Why it Hits Hard in Hospitality
Hospitality relies heavily on teamwork and customer interaction. Negative words can dampen morale, decrease collaboration, and ultimately reflect in the service provided to guests. In a sector where the mood of the staff can directly influence customer satisfaction, managing the tone of workplace conversation is vital.
Strategies for Change
Recognise the Patterns:
Awareness is the first step. Notice when negative talk occurs and what triggers it.
Balance negative comments with positive ones. For instance, if a coworker complains about a difficult customer, acknowledge the challenge but also highlight their skill in handling the situation.
Promote Open Communication:
Create a culture where employees feel heard. Sometimes, negative talk is a symptom of deeper issues. Addressing these can reduce the need for such talk.
Lead by Example:
Management and senior staff can set the tone.

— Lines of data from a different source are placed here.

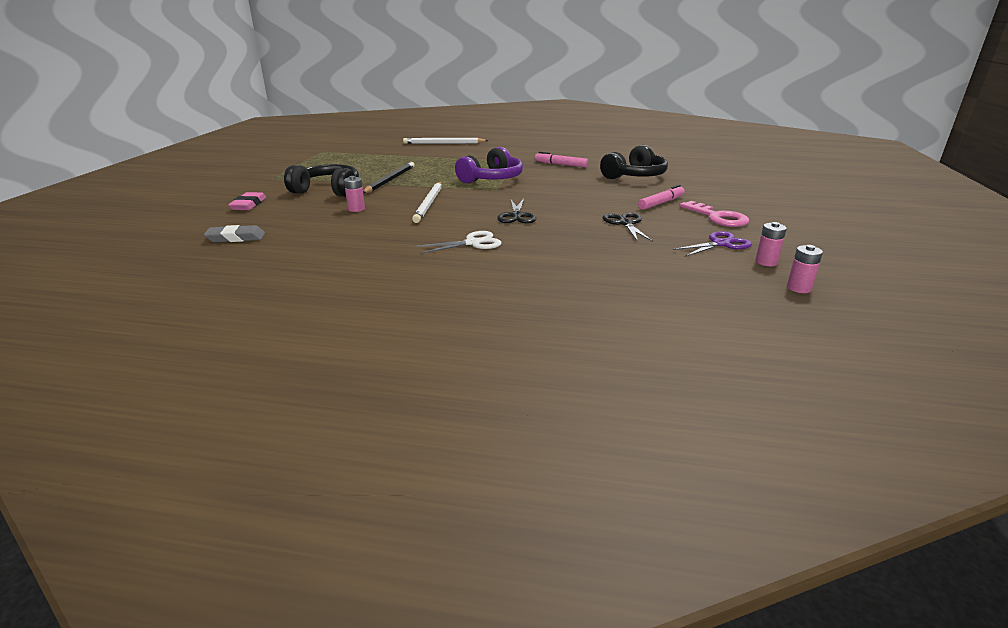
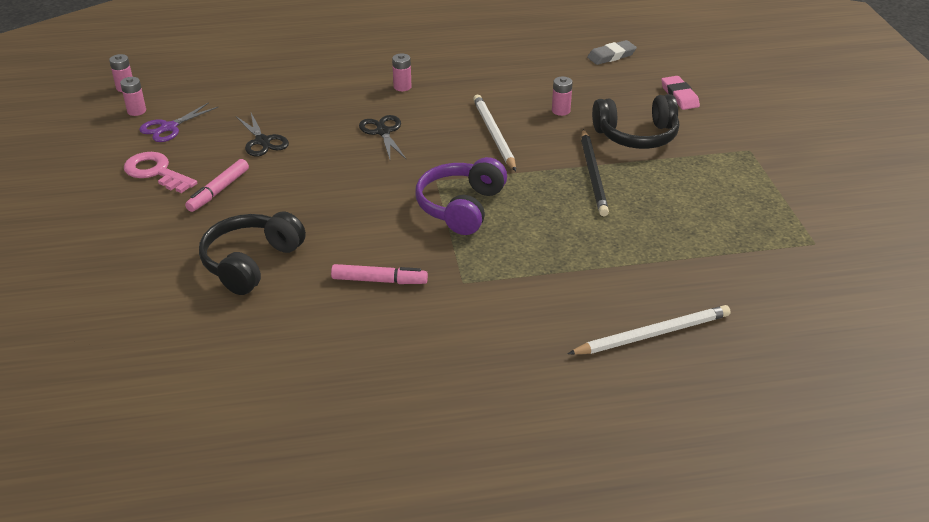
camera: 160 degrees right, 10 degrees up
white scissors [415,231,502,254] -> pink battery [392,53,412,91]

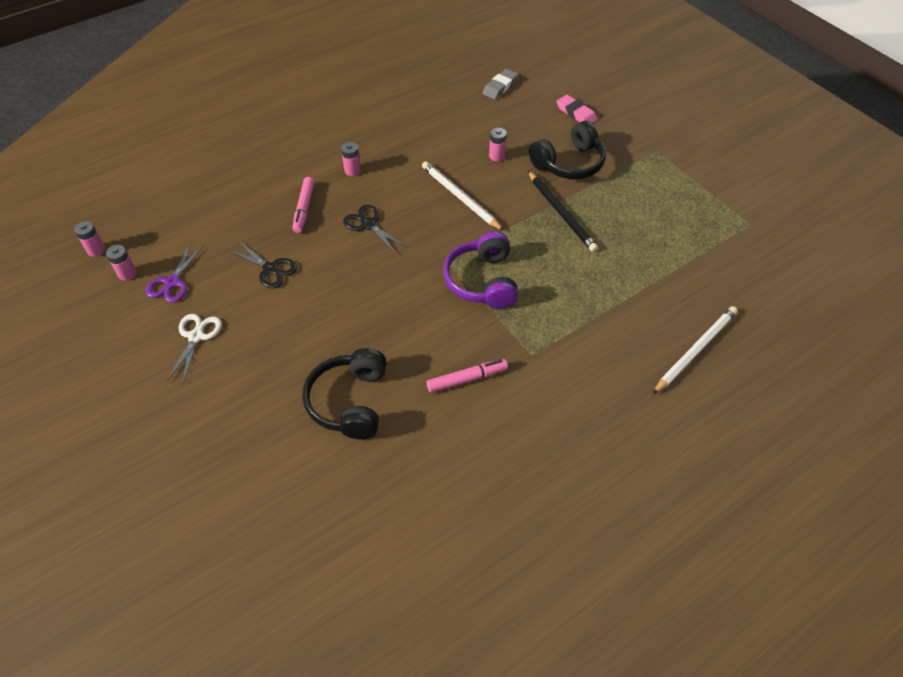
camera: 25 degrees left, 15 degrees up
pink key [124,152,197,193] -> white scissors [166,314,222,384]
pink marker [185,159,249,212] -> pink marker moved to [292,177,314,233]

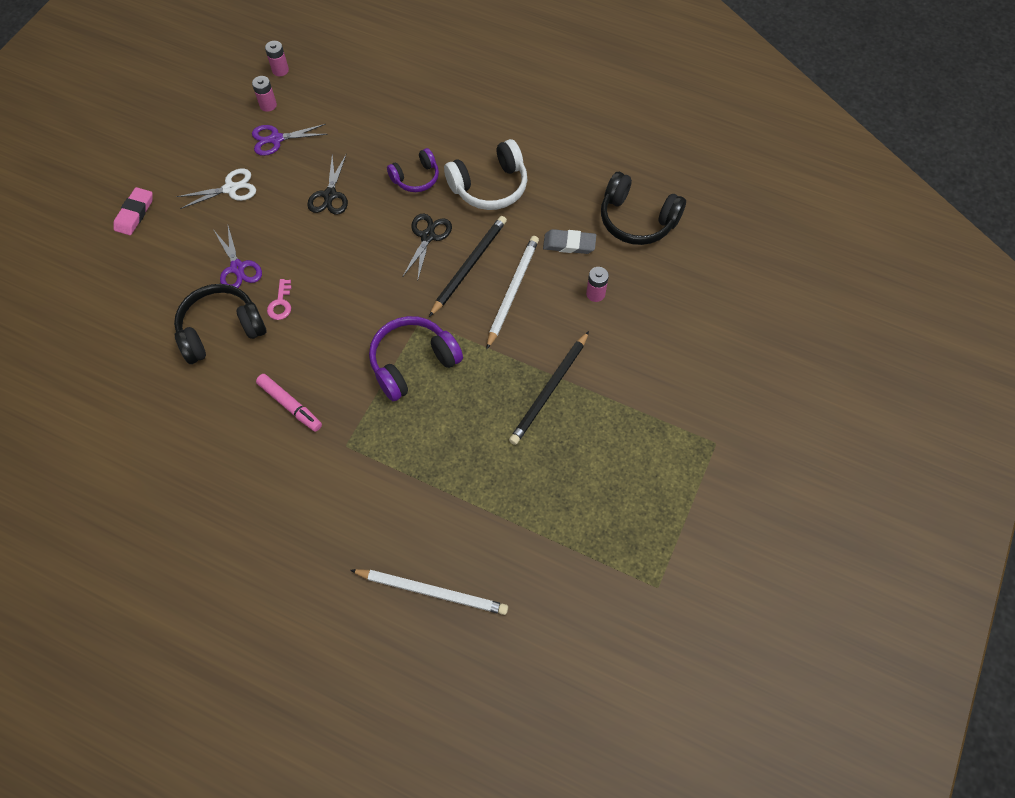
camera: 60 degrees right, 10 degrees up
pink marker [292,177,314,233] -> purple headphones [387,148,439,192]
pink battery [341,142,361,176] -> white headphones [444,139,527,210]
grey eraser [482,69,518,99] -> grey eraser moved to [543,229,596,254]
black headphones [529,121,606,179] -> black headphones moved to [601,172,686,245]
pink eraser [556,95,597,123] -> pink eraser moved to [114,187,153,235]
none -> purple scissors [214,226,262,288]
none -> pink key [267,279,292,320]
none -> black pencil [429,216,507,317]

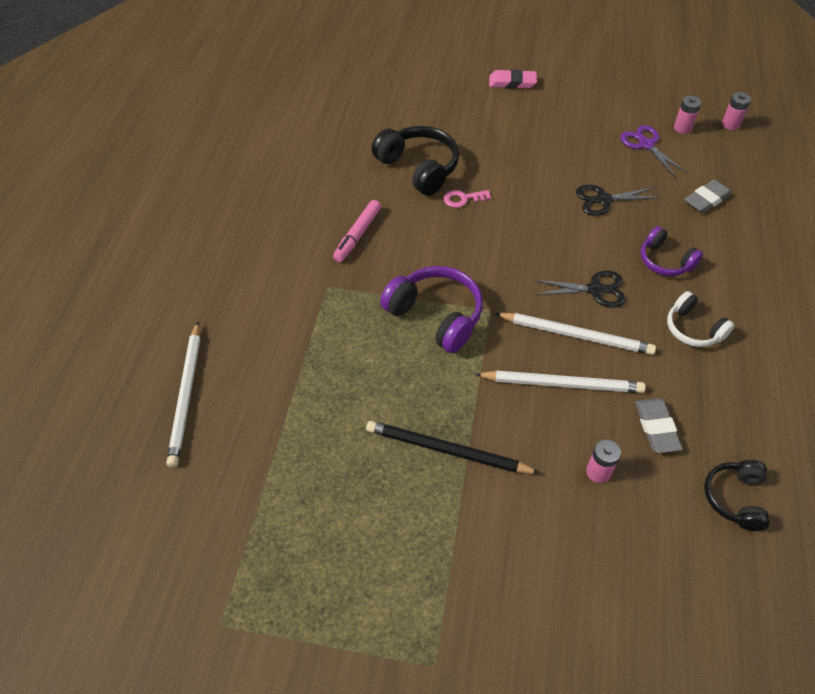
camera: 75 degrees right, 10 degrees down
white scissors [176,169,256,209] -> none
purple scissors [214,226,262,288] -> none
black pencil [429,216,507,317] -> white pencil [494,313,656,355]
white headphones [444,139,527,210] -> white headphones [667,291,734,347], size x0.62
black headphones [601,172,686,245] -> black headphones [704,460,769,531], size x0.62
none -> grey eraser [684,179,732,213]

Using positive language and showing appreciation can have a ripple effect. Also, do not accept this behaviour in your people. Address it first time and every time.
Mindfulness and Stress Management: Incorporating stress management techniques, like mindfulness or brief team-building exercises, can mitigate the impact of negative talk.
In the hospitality industry particularly, understanding and addressing negative vocabulary is crucial. By combining insights from neuroscience and psychology with practical strategies, hospitality professionals can create a more positive, efficient, and enjoyable workplace.
Positive environments don't just happen; they're created through conscious effort, openness and understanding.